(Entries from a dataset)
-=-=-
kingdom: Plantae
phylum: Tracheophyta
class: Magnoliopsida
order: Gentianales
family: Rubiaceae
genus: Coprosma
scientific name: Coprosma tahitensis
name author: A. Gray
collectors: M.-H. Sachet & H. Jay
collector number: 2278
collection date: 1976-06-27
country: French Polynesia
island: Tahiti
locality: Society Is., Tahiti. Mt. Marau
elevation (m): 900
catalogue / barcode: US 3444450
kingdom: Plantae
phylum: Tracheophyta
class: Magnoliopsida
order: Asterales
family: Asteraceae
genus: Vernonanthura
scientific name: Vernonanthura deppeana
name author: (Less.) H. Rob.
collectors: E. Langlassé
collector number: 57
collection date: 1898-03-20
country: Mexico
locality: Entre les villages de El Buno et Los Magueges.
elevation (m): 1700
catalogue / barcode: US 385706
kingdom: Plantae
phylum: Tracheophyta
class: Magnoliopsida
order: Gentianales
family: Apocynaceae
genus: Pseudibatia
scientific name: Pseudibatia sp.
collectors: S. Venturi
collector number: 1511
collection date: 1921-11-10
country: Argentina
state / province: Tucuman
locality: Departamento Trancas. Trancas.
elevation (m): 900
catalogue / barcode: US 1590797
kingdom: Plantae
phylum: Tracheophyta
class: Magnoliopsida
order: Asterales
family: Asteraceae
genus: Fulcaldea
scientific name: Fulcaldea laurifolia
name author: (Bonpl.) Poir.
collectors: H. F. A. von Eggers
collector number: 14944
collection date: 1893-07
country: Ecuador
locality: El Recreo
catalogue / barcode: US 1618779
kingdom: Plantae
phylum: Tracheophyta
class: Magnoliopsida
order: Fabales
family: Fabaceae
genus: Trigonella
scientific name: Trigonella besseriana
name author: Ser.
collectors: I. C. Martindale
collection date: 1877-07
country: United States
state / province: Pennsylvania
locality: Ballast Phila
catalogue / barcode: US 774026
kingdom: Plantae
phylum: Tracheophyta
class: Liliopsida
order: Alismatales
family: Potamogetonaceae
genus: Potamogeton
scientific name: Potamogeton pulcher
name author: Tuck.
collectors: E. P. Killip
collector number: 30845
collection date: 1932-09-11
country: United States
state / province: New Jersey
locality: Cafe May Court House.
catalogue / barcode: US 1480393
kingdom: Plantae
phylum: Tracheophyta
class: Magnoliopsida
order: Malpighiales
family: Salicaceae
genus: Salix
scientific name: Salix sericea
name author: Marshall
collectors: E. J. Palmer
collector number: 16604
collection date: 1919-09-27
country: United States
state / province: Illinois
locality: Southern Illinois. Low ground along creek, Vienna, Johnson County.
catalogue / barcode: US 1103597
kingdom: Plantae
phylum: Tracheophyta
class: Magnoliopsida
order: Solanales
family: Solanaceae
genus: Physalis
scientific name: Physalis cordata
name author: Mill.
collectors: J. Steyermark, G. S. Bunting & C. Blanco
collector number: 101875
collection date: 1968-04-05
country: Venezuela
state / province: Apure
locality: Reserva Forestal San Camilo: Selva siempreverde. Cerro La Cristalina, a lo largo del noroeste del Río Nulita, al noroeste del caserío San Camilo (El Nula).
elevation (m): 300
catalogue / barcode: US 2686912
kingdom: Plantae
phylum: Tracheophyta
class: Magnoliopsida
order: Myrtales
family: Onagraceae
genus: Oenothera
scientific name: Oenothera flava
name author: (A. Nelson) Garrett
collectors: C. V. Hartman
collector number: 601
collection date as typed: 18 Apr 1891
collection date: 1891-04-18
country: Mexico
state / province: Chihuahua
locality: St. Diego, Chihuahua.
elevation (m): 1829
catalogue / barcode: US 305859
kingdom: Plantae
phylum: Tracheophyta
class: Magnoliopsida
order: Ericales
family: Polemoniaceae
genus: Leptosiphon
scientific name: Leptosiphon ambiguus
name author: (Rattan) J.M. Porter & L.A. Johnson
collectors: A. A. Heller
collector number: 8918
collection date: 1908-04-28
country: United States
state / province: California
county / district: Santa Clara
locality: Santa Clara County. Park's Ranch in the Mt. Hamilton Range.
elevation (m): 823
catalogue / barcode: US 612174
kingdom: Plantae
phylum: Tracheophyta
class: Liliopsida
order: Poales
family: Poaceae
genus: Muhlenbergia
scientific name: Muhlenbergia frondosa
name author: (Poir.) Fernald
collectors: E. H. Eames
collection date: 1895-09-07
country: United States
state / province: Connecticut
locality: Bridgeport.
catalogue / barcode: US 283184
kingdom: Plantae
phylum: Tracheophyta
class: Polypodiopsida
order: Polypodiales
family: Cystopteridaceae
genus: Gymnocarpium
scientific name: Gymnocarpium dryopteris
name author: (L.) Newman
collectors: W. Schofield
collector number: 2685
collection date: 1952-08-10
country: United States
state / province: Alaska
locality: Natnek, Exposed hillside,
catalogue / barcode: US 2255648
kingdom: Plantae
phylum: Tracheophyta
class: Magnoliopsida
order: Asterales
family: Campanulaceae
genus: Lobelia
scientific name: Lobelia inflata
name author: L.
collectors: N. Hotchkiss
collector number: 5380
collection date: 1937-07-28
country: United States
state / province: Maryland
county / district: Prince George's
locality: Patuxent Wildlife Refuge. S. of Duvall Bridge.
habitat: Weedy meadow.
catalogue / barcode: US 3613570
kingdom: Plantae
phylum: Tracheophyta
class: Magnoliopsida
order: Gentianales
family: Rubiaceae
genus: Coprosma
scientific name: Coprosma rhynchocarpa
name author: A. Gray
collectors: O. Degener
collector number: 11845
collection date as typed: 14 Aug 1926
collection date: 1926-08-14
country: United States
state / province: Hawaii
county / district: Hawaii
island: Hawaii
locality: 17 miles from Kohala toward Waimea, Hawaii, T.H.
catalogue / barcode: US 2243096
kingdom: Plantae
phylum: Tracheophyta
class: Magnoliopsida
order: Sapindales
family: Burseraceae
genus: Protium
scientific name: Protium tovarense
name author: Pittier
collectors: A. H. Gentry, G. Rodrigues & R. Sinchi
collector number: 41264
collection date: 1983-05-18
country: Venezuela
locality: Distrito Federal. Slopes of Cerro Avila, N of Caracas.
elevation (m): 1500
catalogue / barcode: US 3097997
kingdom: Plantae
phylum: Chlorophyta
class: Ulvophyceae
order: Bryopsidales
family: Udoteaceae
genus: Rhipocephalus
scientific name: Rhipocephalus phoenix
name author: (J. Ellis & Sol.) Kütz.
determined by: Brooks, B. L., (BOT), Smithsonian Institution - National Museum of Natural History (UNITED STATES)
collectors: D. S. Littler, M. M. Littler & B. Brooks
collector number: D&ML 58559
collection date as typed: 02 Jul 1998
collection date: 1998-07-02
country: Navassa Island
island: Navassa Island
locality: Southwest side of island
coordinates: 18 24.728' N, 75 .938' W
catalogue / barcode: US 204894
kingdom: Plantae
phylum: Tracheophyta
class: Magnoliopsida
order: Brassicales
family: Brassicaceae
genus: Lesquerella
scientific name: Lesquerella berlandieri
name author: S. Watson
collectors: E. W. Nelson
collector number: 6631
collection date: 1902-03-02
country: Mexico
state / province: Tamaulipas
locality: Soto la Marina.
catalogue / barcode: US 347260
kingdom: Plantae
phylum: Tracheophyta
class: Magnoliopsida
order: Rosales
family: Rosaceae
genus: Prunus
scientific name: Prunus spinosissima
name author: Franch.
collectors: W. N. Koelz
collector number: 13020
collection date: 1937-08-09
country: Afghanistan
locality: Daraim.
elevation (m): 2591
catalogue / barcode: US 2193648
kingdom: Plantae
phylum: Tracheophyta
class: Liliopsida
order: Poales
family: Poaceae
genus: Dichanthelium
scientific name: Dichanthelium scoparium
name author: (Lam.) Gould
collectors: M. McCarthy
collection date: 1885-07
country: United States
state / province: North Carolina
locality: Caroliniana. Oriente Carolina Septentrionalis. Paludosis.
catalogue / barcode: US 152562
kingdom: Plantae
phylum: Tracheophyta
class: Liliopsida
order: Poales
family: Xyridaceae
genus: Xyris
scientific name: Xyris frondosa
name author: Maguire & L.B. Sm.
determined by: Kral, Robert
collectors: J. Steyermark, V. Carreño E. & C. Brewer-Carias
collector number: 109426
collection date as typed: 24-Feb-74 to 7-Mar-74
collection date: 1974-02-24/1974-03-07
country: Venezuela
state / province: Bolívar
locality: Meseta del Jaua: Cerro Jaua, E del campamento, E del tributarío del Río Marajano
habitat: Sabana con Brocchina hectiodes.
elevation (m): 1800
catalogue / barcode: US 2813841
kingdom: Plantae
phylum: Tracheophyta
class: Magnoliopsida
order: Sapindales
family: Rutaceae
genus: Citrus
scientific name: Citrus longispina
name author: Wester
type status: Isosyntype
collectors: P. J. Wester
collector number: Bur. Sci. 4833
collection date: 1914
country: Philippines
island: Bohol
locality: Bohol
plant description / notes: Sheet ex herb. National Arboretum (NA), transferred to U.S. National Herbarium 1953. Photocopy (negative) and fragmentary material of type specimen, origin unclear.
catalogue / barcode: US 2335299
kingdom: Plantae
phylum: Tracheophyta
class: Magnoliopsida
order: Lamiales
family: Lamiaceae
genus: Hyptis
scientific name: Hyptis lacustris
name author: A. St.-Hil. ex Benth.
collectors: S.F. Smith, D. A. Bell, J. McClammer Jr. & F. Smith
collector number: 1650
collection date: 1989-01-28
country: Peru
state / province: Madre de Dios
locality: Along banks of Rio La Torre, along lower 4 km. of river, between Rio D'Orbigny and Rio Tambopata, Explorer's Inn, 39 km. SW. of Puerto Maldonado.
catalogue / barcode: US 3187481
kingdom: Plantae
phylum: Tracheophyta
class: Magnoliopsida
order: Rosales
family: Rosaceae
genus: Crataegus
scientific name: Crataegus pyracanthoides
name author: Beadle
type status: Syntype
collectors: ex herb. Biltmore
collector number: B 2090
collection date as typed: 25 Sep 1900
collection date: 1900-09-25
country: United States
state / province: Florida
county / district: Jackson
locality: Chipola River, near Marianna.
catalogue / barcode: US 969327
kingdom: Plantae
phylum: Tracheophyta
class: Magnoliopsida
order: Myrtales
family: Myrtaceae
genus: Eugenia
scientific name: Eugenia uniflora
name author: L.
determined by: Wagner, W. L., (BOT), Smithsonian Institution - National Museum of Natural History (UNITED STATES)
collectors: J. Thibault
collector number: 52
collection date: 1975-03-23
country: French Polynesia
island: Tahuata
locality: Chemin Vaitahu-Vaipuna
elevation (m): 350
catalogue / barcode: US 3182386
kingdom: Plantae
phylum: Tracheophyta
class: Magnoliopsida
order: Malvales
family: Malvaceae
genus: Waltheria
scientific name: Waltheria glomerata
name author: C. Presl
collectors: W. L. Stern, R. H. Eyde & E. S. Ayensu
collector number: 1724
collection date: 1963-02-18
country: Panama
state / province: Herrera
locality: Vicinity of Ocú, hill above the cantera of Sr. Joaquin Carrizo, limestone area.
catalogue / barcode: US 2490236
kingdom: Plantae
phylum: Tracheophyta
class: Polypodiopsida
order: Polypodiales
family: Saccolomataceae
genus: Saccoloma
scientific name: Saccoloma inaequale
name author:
-=-=-
* PROBLEM TO SOLVE *
Express the lines of the data from the line containing "locality: Southwest side of island" through the line containing "collector number: 13020", inclusive, as a JSON list of strings with one string per line and no blank lines. Include only those lines.

* RIGHT ANSWER *
[
  "locality: Southwest side of island",
  "coordinates: 18 24.728' N, 75 .938' W",
  "catalogue / barcode: US 204894",
  "kingdom: Plantae",
  "phylum: Tracheophyta",
  "class: Magnoliopsida",
  "order: Brassicales",
  "family: Brassicaceae",
  "genus: Lesquerella",
  "scientific name: Lesquerella berlandieri",
  "name author: S. Watson",
  "collectors: E. W. Nelson",
  "collector number: 6631",
  "collection date: 1902-03-02",
  "country: Mexico",
  "state / province: Tamaulipas",
  "locality: Soto la Marina.",
  "catalogue / barcode: US 347260",
  "kingdom: Plantae",
  "phylum: Tracheophyta",
  "class: Magnoliopsida",
  "order: Rosales",
  "family: Rosaceae",
  "genus: Prunus",
  "scientific name: Prunus spinosissima",
  "name author: Franch.",
  "collectors: W. N. Koelz",
  "collector number: 13020"
]